Brasil, como México, es un país que posee a grandes compositores que cultivaron la música de salón propia de la alta burguesía decimonónica, sin embargo son poco conocidos fuera de su patria. Excepción hecha de Carlos Gomes y Villa-Lobos, el resto no ha alcanzado la difusión que sin duda merece. Escuchar la armonización realizada por Radamés Gnatali (1906-1988), director de orquesta, compositor y arreglista que combinó el jazz con ritmos populares brasileños, del canto folklórico brasileño A casinha pequenina abre sin duda el apetito por conocer más de esta vertiente de la música sudamericana.

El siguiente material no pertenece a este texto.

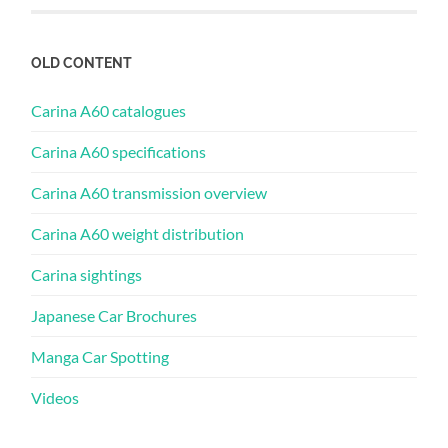
OLD CONTENT
Carina A60 catalogues
Carina A60 specifications
Carina A60 transmission overview
Carina A60 weight distribution
Carina sightings
Japanese Car Brochures
Manga Car Spotting
Videos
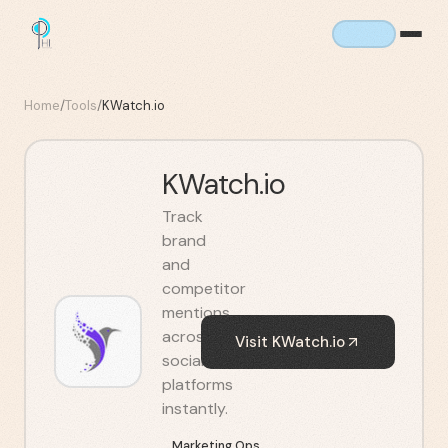
Home
/
Tools
/
KWatch.io
KWatch.io
Track
brand
and
competitor
mentions
across
Visit
KWatch.io
social
platforms
instantly.
Marketing Ops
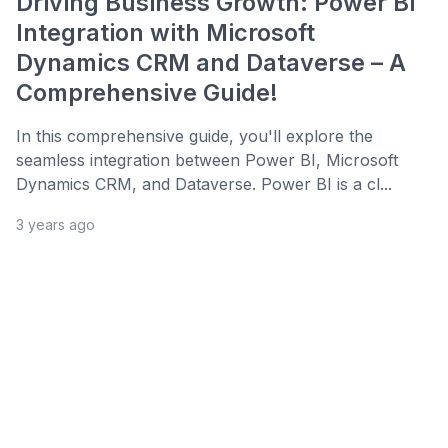
Driving Business Growth: Power BI
Integration with Microsoft
Dynamics CRM and Dataverse – A
Comprehensive Guide!
In this comprehensive guide, you'll explore the
seamless integration between Power BI, Microsoft
Dynamics CRM, and Dataverse. Power BI is a cl...
3 years ago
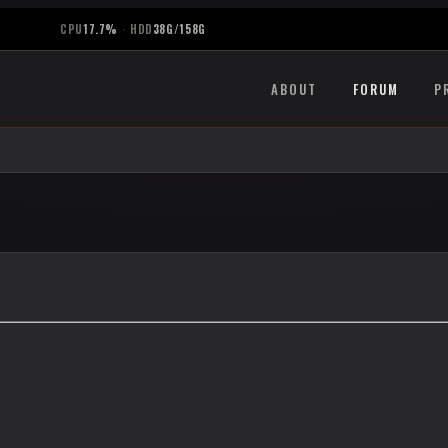
CPU
17.7%
·
HDD
38G/158G
ABOUT
FORUM
P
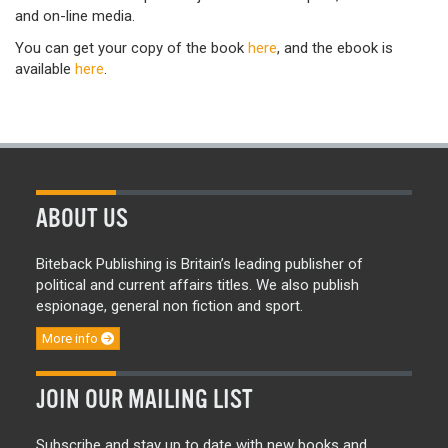
and on-line media.
You can get your copy of the book
here
, and the ebook is
available
here
.
ABOUT US
Biteback Publishing is Britain’s leading publisher of
political and current affairs titles. We also publish
espionage, general non fiction and sport.
More info
JOIN OUR MAILING LIST
Subscribe and stay up to date with new books and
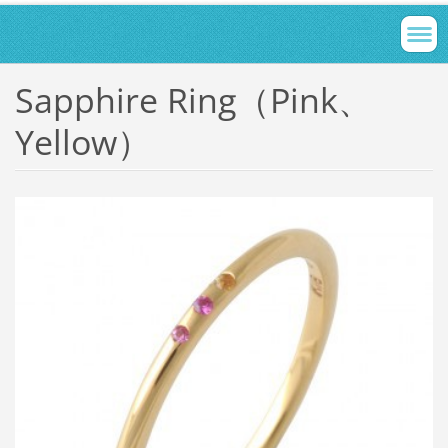
Sapphire Ring（Pink、
Yellow）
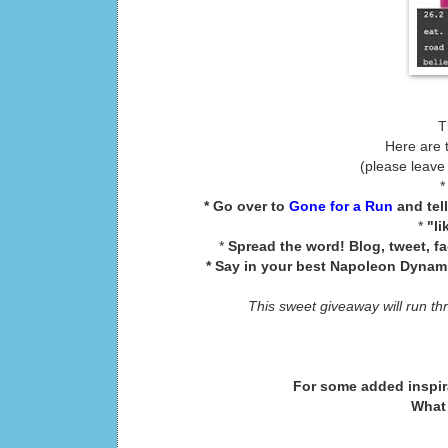
T
Here are 
(please leave
* Go over to
Gone for a Run
and tel
*
"li
*
Spread the word! Blog, tweet, f
* Say in your best Napoleon Dynamit
This sweet giveaway will run th
For some added inspir
What 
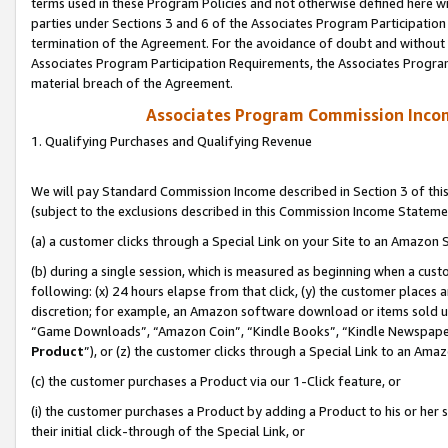
terms used in these Program Policies and not otherwise defined here wil
parties under Sections 3 and 6 of the Associates Program Participation
termination of the Agreement. For the avoidance of doubt and without l
Associates Program Participation Requirements, the Associates Program
material breach of the Agreement.
Associates Program Commission Inco
1. Qualifying Purchases and Qualifying Revenue
We will pay Standard Commission Income described in Section 3 of thi
(subject to the exclusions described in this Commission Income Stateme
(a) a customer clicks through a Special Link on your Site to an Amazon S
(b) during a single session, which is measured as beginning when a custo
following: (x) 24 hours elapse from that click, (y) the customer places 
discretion; for example, an Amazon software download or items sold 
“Game Downloads”, “Amazon Coin”, “Kindle Books”, “Kindle Newspapers”
Product
”), or (z) the customer clicks through a Special Link to an Amazo
(c) the customer purchases a Product via our 1-Click feature, or
(i) the customer purchases a Product by adding a Product to his or her
their initial click-through of the Special Link, or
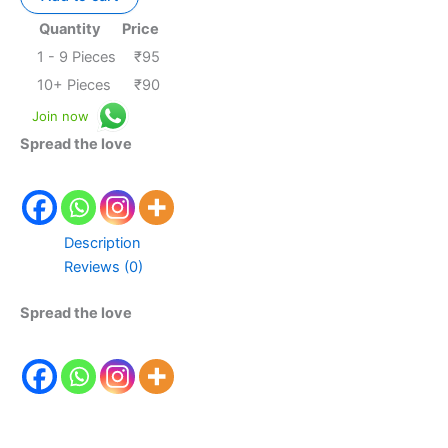
Quantity
Price
1 - 9
Pieces
₹
95
10+ Pieces
₹
90
Join now
Spread the love
Description
Reviews (0)
Spread the love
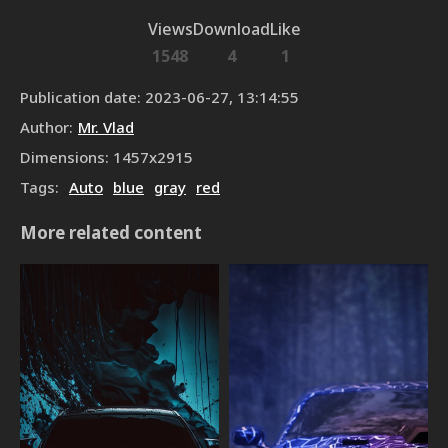
Views
Download
Like
1548
4
1
Publication date
:
2023-06-27, 13:14:55
Author
:
Mr. Vlad
Dimensions
:
1457
x
2915
Tags
:
Auto
blue
gray
red
More related content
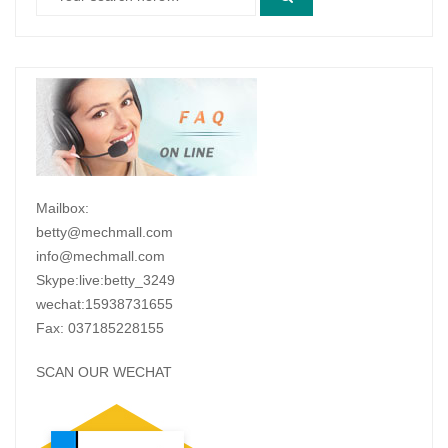
Mailbox:
betty@mechmall.com
info@mechmall.com
Skype:live:betty_3249
wechat:15938731655
Fax: 037185228155
SCAN OUR WECHAT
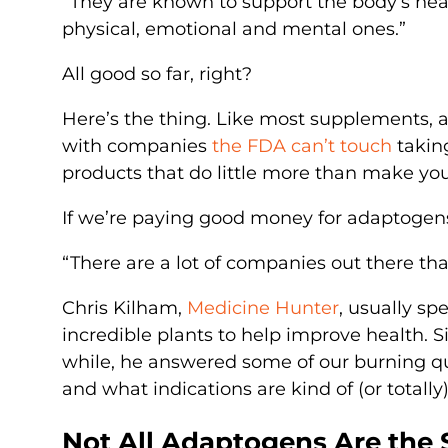
“They are known to support the body’s heal
physical, emotional and mental ones.”
All good so far, right?
Here’s the thing. Like most supplements, 
with companies
the FDA can’t touch
takin
products that do little more than make your
If we’re paying good money for adaptogen
“There are a lot of companies out there tha
Chris Kilham,
Medicine Hunter
, usually sp
incredible plants to help improve health. Si
while, he answered some of our burning qu
and what indications are kind of (or totall
Not All Adaptogens Are the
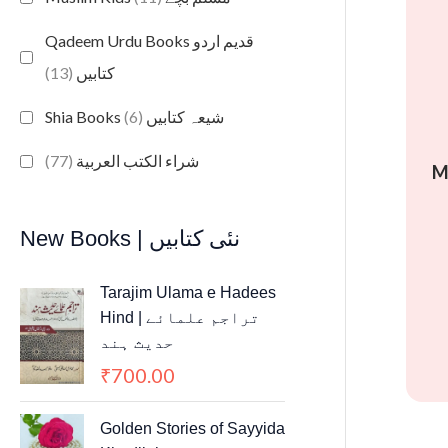
Qadeem Urdu Books قدیم اردو
(13)
کتابیں
(6)
Shia Books شیعہ کتابیں
(77)
شراء الكتب العربية
M
New Books | نئی کتابیں
Tarajim Ulama e Hadees
Hind | تراجم علمائے
حديث ہند
700.00
₹
Golden Stories of Sayyida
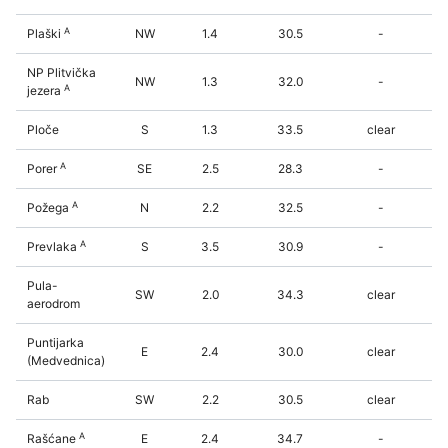
A
Plaški
NW
1.4
30.5
-
NP Plitvička
NW
1.3
32.0
-
A
jezera
Ploče
S
1.3
33.5
clear
A
Porer
SE
2.5
28.3
-
A
Požega
N
2.2
32.5
-
A
Prevlaka
S
3.5
30.9
-
Pula-
SW
2.0
34.3
clear
aerodrom
Puntijarka
E
2.4
30.0
clear
(Medvednica)
Rab
SW
2.2
30.5
clear
A
Rašćane
E
2.4
34.7
-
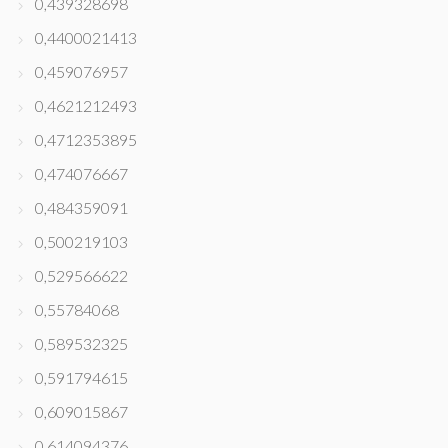
0,439328698
0,4400021413
0,459076957
0,4621212493
0,4712353895
0,474076667
0,484359091
0,500219103
0,529566622
0,55784068
0,589532325
0,591794615
0,609015867
0,614094376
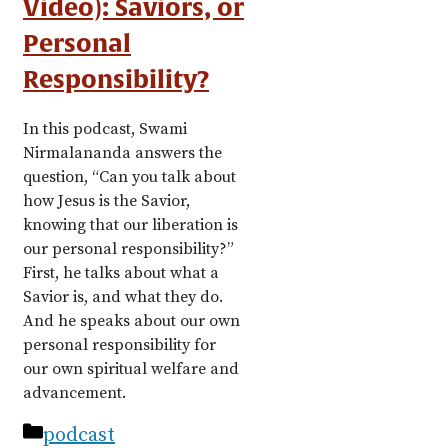
Video): Saviors, or
Personal
Responsibility?
In this podcast, Swami
Nirmalananda answers the
question, “Can you talk about
how Jesus is the Savior,
knowing that our liberation is
our personal responsibility?”
First, he talks about what a
Savior is, and what they do.
And he speaks about our own
personal responsibility for
our own spiritual welfare and
advancement.
Categories
podcast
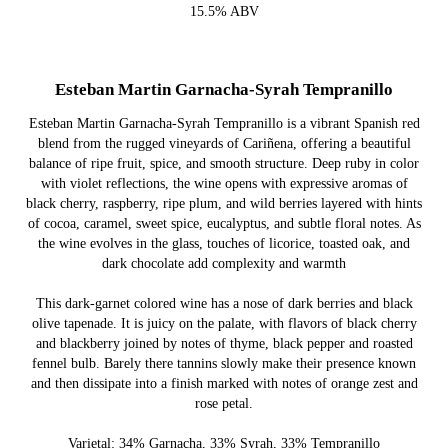
15.5% ABV
Esteban Martin Garnacha-Syrah Tempranillo
Esteban Martin Garnacha-Syrah Tempranillo is a vibrant Spanish red
blend from the rugged vineyards of Cariñena, offering a beautiful
balance of ripe fruit, spice, and smooth structure. Deep ruby in color
with violet reflections, the wine opens with expressive aromas of
black cherry, raspberry, ripe plum, and wild berries layered with hints
of cocoa, caramel, sweet spice, eucalyptus, and subtle floral notes. As
the wine evolves in the glass, touches of licorice, toasted oak, and
dark chocolate add complexity and warmth
This dark-garnet colored wine has a nose of dark berries and black
olive tapenade. It is juicy on the palate, with flavors of black cherry
and blackberry joined by notes of thyme, black pepper and roasted
fennel bulb. Barely there tannins slowly make their presence known
and then dissipate into a finish marked with notes of orange zest and
rose petal.
Varietal: 34% Garnacha, 33% Syrah, 33% Tempranillo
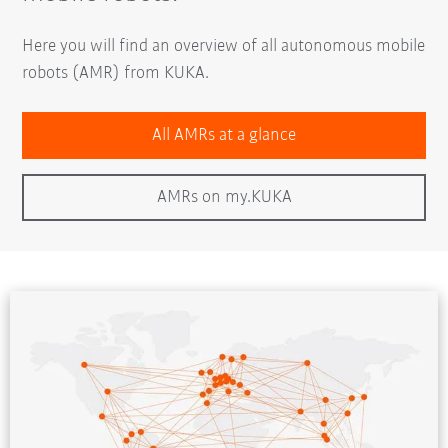
Here you will find an overview of all autonomous mobile
robots (AMR) from KUKA.
All AMRs at a glance
AMRs on my.KUKA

Al contrario de la brasileña, la canción española de concierto es cada vez más conocida, gracias a los extraordinarios intérpretes que dio España en la segunda mitad del siglo XX, y a músicos como Turina, Falla, Albéniz, Granados, Rodrigo, y un largo etcétera.

Dos canciones españolas de Fernando Obradors (1897-1945) cerraron el recital Joyas Líricas. La gran vena melódica del músico catalán produjo un magnífico catálogo de piezas para voz y piano, entre las que destaca su colección de “Canciones clásicas españolas”, dada a conocer en los años veinte, y entre las que destaca las Coplas de Curro Dulce, con sus inconfundibles giros andaluces y El Vito, con su brío típicamente castellano.